(Stored dataset items)
□ □ □ □ □

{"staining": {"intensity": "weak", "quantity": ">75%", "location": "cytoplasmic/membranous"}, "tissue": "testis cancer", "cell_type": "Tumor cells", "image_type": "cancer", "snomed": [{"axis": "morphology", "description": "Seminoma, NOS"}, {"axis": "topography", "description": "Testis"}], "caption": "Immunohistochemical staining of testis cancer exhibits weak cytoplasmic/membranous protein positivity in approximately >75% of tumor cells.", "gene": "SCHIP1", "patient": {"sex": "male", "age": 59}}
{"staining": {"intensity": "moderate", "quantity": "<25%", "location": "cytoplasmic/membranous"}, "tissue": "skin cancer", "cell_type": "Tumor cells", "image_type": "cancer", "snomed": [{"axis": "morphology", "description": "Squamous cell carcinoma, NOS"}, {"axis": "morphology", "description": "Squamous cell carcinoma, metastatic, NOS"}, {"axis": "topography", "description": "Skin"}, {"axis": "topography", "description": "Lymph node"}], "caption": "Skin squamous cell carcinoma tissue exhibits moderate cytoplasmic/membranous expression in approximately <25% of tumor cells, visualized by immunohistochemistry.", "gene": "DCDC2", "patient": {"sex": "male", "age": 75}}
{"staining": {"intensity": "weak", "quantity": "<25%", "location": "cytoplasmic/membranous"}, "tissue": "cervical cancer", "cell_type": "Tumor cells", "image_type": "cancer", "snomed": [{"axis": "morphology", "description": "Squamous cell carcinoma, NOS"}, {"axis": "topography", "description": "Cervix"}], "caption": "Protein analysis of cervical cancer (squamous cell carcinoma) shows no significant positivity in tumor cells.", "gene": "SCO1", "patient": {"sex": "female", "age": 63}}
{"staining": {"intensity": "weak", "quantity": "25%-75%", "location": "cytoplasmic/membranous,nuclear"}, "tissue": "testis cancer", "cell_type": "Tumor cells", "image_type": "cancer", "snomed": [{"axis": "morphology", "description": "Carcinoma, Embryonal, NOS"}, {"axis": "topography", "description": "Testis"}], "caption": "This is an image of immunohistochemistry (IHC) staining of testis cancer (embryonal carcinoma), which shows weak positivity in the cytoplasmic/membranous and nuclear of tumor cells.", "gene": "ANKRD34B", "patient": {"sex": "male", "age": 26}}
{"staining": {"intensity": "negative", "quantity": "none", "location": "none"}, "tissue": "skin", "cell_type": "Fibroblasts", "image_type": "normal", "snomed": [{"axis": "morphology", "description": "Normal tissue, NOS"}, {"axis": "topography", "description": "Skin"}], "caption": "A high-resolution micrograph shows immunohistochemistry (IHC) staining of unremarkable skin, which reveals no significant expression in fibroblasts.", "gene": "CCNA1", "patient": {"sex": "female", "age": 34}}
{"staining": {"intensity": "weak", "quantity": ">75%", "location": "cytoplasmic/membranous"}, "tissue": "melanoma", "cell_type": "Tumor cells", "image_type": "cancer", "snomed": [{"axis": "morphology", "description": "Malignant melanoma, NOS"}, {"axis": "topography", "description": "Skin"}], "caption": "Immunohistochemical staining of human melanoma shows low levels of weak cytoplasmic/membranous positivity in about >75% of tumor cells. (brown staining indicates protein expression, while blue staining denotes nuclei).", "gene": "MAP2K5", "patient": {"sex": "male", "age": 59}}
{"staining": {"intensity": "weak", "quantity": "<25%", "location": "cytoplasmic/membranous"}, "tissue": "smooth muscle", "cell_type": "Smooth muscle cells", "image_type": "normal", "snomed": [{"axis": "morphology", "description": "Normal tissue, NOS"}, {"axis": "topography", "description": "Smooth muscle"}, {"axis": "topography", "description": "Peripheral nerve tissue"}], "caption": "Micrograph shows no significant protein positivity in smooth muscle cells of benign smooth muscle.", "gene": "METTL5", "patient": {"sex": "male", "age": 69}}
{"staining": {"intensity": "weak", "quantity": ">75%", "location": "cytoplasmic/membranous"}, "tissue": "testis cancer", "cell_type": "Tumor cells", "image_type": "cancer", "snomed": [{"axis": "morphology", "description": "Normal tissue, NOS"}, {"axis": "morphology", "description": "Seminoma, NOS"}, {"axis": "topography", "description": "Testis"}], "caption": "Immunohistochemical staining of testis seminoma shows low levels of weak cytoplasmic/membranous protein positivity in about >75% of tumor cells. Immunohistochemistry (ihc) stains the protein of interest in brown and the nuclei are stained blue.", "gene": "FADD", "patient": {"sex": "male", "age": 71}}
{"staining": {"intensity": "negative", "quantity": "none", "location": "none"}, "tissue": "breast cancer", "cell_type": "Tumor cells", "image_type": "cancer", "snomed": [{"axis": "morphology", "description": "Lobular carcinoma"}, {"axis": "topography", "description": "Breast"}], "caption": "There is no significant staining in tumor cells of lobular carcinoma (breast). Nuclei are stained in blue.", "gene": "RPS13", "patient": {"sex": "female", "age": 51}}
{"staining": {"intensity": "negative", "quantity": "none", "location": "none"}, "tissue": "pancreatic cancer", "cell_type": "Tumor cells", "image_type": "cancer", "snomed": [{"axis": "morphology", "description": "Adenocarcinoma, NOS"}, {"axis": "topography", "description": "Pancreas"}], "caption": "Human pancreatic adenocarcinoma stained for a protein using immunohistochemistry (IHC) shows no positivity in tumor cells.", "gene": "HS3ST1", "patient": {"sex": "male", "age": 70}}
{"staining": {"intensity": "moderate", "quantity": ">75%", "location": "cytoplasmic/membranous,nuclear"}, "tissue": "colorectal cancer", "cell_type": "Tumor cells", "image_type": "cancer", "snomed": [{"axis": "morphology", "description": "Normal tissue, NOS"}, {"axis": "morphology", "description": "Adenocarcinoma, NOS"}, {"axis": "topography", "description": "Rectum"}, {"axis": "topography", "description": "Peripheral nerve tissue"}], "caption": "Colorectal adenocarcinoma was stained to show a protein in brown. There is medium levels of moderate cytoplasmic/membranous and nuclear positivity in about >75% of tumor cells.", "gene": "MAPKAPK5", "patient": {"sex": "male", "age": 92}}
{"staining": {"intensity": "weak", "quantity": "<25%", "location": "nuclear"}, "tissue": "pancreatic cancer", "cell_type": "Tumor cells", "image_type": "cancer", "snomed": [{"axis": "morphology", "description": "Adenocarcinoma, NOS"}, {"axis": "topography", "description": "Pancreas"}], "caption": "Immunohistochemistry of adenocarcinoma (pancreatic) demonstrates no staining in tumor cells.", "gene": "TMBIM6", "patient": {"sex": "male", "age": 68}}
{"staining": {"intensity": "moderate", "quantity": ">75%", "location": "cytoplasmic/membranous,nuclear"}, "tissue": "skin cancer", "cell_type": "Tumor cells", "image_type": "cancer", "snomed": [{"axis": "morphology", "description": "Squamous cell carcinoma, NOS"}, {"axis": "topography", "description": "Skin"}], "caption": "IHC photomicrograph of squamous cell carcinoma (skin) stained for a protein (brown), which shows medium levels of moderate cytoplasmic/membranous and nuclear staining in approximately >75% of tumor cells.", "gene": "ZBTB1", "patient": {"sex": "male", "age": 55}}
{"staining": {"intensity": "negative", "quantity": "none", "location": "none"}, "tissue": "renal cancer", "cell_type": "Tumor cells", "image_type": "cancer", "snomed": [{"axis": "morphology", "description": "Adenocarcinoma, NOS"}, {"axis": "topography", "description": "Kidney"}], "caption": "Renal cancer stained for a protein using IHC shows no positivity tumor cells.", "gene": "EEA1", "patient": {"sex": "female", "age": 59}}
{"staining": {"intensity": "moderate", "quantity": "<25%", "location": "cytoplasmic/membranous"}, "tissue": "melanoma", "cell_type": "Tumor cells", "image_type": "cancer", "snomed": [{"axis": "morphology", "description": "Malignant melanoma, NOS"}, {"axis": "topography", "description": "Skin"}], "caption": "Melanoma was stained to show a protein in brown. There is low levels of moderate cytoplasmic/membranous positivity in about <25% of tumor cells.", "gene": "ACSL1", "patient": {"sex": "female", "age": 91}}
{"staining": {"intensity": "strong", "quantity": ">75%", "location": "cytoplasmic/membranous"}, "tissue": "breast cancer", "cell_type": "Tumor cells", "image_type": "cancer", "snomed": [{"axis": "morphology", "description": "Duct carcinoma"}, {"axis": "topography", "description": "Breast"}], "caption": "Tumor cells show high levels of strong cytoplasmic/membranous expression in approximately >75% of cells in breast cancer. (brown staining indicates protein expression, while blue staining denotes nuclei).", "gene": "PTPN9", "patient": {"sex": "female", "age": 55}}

□ □ □ □ □

From the line holding "photomicrograph of squamous" to the line holding "cancer stained for", inclusive, restate each line above exactly as written.

▶ _SOLVED PROBLEM_
{"staining": {"intensity": "moderate", "quantity": ">75%", "location": "cytoplasmic/membranous,nuclear"}, "tissue": "skin cancer", "cell_type": "Tumor cells", "image_type": "cancer", "snomed": [{"axis": "morphology", "description": "Squamous cell carcinoma, NOS"}, {"axis": "topography", "description": "Skin"}], "caption": "IHC photomicrograph of squamous cell carcinoma (skin) stained for a protein (brown), which shows medium levels of moderate cytoplasmic/membranous and nuclear staining in approximately >75% of tumor cells.", "gene": "ZBTB1", "patient": {"sex": "male", "age": 55}}
{"staining": {"intensity": "negative", "quantity": "none", "location": "none"}, "tissue": "renal cancer", "cell_type": "Tumor cells", "image_type": "cancer", "snomed": [{"axis": "morphology", "description": "Adenocarcinoma, NOS"}, {"axis": "topography", "description": "Kidney"}], "caption": "Renal cancer stained for a protein using IHC shows no positivity tumor cells.", "gene": "EEA1", "patient": {"sex": "female", "age": 59}}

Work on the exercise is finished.